The cars are in Indy on May 8th, and the drivers can be too. Why not hold a race on a circuit that would just lay there vacant otherwise?
NASCAR holds no abiding interest for me, but the way they structure Speed Week is really smart. Something happens at Daytona almost everyday, and pointless circling doesn’t count. They qualify for the qualification races, and then race for the pole. Sports networks broadcast from there everyday – not because they are contractually obligated to (although they are), but because there is something worth watching when the cameras are on.
The powers that be at Indy have forced networks who want to do business with them to spend hours of air time showing nothing, and that has done great harm to the reputation of the event and facility. Every second a network broadcasts live from the IMS must provide something interesting for viewers – not to build audience, but to avoid catastrophic damage to the brand. If not, people click over, are disappointed, and never return (to the broadcast or the event itself). They learn that the Indianapolis 500 is dull – that nothing happens there.
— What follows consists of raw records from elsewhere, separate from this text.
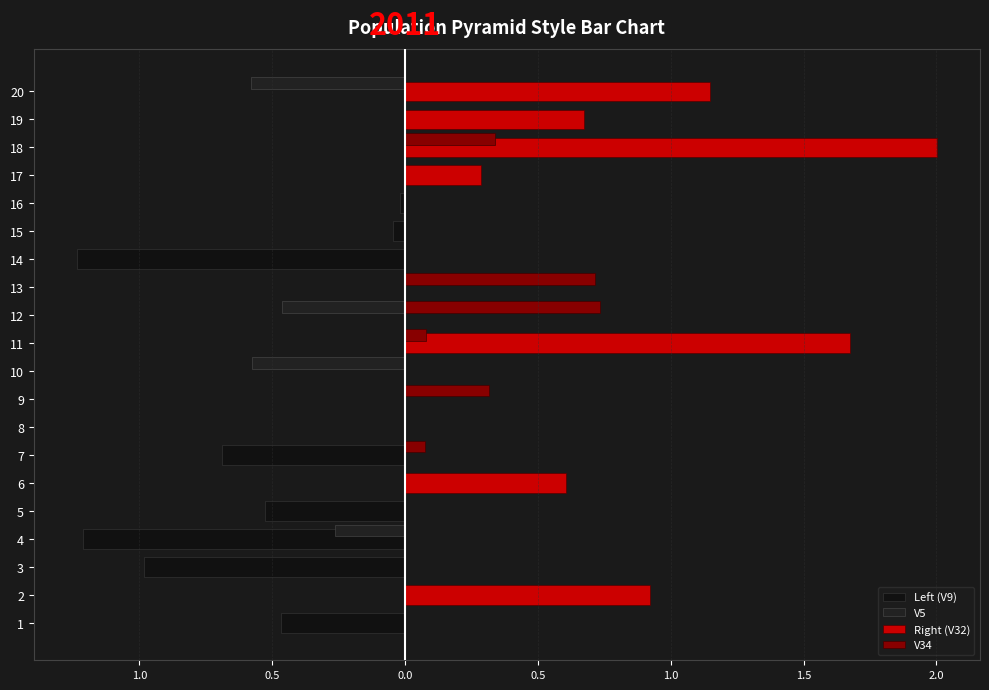

What are all the series names shown in the legend?

Left (V9), V5, Right (V32), V34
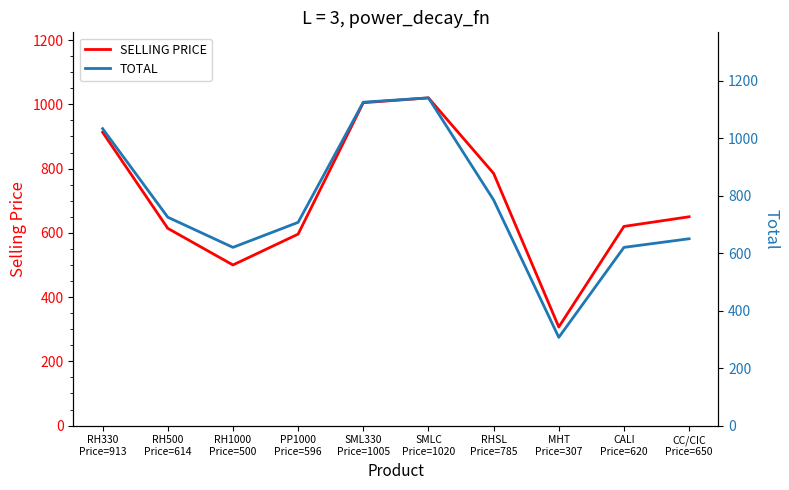

Reading left to right, transcribe all the data shown in this chart.

SELLING PRICE: RH330
Price=913=913	RH500
Price=614=614	RH1000
Price=500=500	PP1000
Price=596=596	SML330
Price=1005=1005	SMLC
Price=1020=1020	RHSL
Price=785=785	MHT
Price=307=307	CALI
Price=620=620	CC/CIC
Price=650=650
TOTAL: RH330
Price=913=1033	RH500
Price=614=725	RH1000
Price=500=620	PP1000
Price=596=707	SML330
Price=1005=1125	SMLC
Price=1020=1140	RHSL
Price=785=785	MHT
Price=307=307	CALI
Price=620=620	CC/CIC
Price=650=650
We know that the opposite is the case. Standing in Turn One as the green flag drops to start the Indianapolis 500 is the most thrilling place to be in sports – and that means all sports. Nothing that will ever happen in a Super Bowl or World Series can top that for a goosebump moment.
And I never, ever would have written this when I worked at WIBC Radio – the local flagship for the Indianapolis 500, but that race needs to be carried on live and local TV. The logic that televising an event reduces gate is as antiquated as the Marmon Wasp Ray Harroun drove for six hours, 42 minutes, and eight seconds to win the first 500 mile race in 1911 (or three years after the Chicago Cubs won their last World Series). The Chicago Blackhawks were the last major league sports franchise to blackout home games, and lifting that blackout is largely credited for the resurgence in the team’s popularity.
Miles likes to say that doing something just because it’s cool is how great events are built. The Indianapolis Motor Speedway doesn’t need lights, but it needs a lot of cool. With the Indianapolis Grand Prix, Pole Day, Carb Day, and Race Day, it’s four days down, eight to go.